# Task to carry out
Return all the entries below exactly as they were given.

- - - -

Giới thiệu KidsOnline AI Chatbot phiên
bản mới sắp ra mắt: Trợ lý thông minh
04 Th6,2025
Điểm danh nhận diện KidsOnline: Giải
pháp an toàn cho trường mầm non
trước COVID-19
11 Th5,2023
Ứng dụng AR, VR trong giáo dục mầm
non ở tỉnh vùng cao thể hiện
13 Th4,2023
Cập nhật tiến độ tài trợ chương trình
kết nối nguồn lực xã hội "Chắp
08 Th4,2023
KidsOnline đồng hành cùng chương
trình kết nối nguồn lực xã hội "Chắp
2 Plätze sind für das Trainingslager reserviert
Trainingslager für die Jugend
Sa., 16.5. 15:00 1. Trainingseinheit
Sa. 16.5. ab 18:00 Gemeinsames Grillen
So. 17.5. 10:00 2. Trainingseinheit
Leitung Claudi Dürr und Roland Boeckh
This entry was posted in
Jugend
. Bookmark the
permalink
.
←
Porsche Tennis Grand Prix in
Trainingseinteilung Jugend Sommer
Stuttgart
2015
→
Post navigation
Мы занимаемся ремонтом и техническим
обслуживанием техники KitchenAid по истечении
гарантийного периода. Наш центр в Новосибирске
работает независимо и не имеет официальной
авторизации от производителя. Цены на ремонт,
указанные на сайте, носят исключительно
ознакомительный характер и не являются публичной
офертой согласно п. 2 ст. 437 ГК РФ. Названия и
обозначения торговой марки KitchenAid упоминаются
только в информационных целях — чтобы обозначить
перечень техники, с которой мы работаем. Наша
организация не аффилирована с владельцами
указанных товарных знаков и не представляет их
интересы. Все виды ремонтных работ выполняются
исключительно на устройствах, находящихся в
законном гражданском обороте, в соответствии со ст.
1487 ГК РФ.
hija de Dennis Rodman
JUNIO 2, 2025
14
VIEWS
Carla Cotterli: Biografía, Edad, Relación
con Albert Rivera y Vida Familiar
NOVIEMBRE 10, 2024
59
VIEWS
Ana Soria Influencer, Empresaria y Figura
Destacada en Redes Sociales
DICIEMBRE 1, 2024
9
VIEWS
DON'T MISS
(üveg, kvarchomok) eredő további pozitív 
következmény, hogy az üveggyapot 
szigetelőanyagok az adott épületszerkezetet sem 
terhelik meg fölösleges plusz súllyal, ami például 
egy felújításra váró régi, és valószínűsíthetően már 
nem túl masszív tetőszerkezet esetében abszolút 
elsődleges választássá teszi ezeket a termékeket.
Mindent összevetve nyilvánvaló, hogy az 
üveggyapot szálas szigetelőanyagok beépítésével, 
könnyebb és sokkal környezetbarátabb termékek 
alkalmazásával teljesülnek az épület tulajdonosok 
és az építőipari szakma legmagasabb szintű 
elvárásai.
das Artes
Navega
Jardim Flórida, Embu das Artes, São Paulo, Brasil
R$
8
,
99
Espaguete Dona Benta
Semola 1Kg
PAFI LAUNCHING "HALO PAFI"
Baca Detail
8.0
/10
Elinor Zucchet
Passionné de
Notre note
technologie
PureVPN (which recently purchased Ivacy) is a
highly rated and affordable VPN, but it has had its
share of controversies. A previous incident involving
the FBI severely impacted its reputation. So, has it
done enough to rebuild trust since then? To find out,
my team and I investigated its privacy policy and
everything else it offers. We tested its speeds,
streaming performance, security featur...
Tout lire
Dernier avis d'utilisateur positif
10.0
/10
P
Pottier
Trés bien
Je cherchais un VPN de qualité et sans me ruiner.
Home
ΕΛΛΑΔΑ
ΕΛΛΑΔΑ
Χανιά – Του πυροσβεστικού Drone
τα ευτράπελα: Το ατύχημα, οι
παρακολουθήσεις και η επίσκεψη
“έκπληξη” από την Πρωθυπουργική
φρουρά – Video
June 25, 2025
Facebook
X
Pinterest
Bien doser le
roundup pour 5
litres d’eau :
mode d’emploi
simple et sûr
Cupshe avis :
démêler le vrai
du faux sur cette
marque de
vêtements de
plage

- - - -

# Result below
Giới thiệu KidsOnline AI Chatbot phiên
bản mới sắp ra mắt: Trợ lý thông minh
04 Th6,2025
Điểm danh nhận diện KidsOnline: Giải
pháp an toàn cho trường mầm non
trước COVID-19
11 Th5,2023
Ứng dụng AR, VR trong giáo dục mầm
non ở tỉnh vùng cao thể hiện
13 Th4,2023
Cập nhật tiến độ tài trợ chương trình
kết nối nguồn lực xã hội "Chắp
08 Th4,2023
KidsOnline đồng hành cùng chương
trình kết nối nguồn lực xã hội "Chắp
2 Plätze sind für das Trainingslager reserviert
Trainingslager für die Jugend
Sa., 16.5. 15:00 1. Trainingseinheit
Sa. 16.5. ab 18:00 Gemeinsames Grillen
So. 17.5. 10:00 2. Trainingseinheit
Leitung Claudi Dürr und Roland Boeckh
This entry was posted in
Jugend
. Bookmark the
permalink
.
←
Porsche Tennis Grand Prix in
Trainingseinteilung Jugend Sommer
Stuttgart
2015
→
Post navigation
Мы занимаемся ремонтом и техническим
обслуживанием техники KitchenAid по истечении
гарантийного периода. Наш центр в Новосибирске
работает независимо и не имеет официальной
авторизации от производителя. Цены на ремонт,
указанные на сайте, носят исключительно
ознакомительный характер и не являются публичной
офертой согласно п. 2 ст. 437 ГК РФ. Названия и
обозначения торговой марки KitchenAid упоминаются
только в информационных целях — чтобы обозначить
перечень техники, с которой мы работаем. Наша
организация не аффилирована с владельцами
указанных товарных знаков и не представляет их
интересы. Все виды ремонтных работ выполняются
исключительно на устройствах, находящихся в
законном гражданском обороте, в соответствии со ст.
1487 ГК РФ.
hija de Dennis Rodman
JUNIO 2, 2025
14
VIEWS
Carla Cotterli: Biografía, Edad, Relación
con Albert Rivera y Vida Familiar
NOVIEMBRE 10, 2024
59
VIEWS
Ana Soria Influencer, Empresaria y Figura
Destacada en Redes Sociales
DICIEMBRE 1, 2024
9
VIEWS
DON'T MISS
(üveg, kvarchomok) eredő további pozitív 
következmény, hogy az üveggyapot 
szigetelőanyagok az adott épületszerkezetet sem 
terhelik meg fölösleges plusz súllyal, ami például 
egy felújításra váró régi, és valószínűsíthetően már 
nem túl masszív tetőszerkezet esetében abszolút 
elsődleges választássá teszi ezeket a termékeket.
Mindent összevetve nyilvánvaló, hogy az 
üveggyapot szálas szigetelőanyagok beépítésével, 
könnyebb és sokkal környezetbarátabb termékek 
alkalmazásával teljesülnek az épület tulajdonosok 
és az építőipari szakma legmagasabb szintű 
elvárásai.
das Artes
Navega
Jardim Flórida, Embu das Artes, São Paulo, Brasil
R$
8
,
99
Espaguete Dona Benta
Semola 1Kg
PAFI LAUNCHING "HALO PAFI"
Baca Detail
8.0
/10
Elinor Zucchet
Passionné de
Notre note
technologie
PureVPN (which recently purchased Ivacy) is a
highly rated and affordable VPN, but it has had its
share of controversies. A previous incident involving
the FBI severely impacted its reputation. So, has it
done enough to rebuild trust since then? To find out,
my team and I investigated its privacy policy and
everything else it offers. We tested its speeds,
streaming performance, security featur...
Tout lire
Dernier avis d'utilisateur positif
10.0
/10
P
Pottier
Trés bien
Je cherchais un VPN de qualité et sans me ruiner.
Home
ΕΛΛΑΔΑ
ΕΛΛΑΔΑ
Χανιά – Του πυροσβεστικού Drone
τα ευτράπελα: Το ατύχημα, οι
παρακολουθήσεις και η επίσκεψη
“έκπληξη” από την Πρωθυπουργική
φρουρά – Video
June 25, 2025
Facebook
X
Pinterest
Bien doser le
roundup pour 5
litres d’eau :
mode d’emploi
simple et sûr
Cupshe avis :
démêler le vrai
du faux sur cette
marque de
vêtements de
plage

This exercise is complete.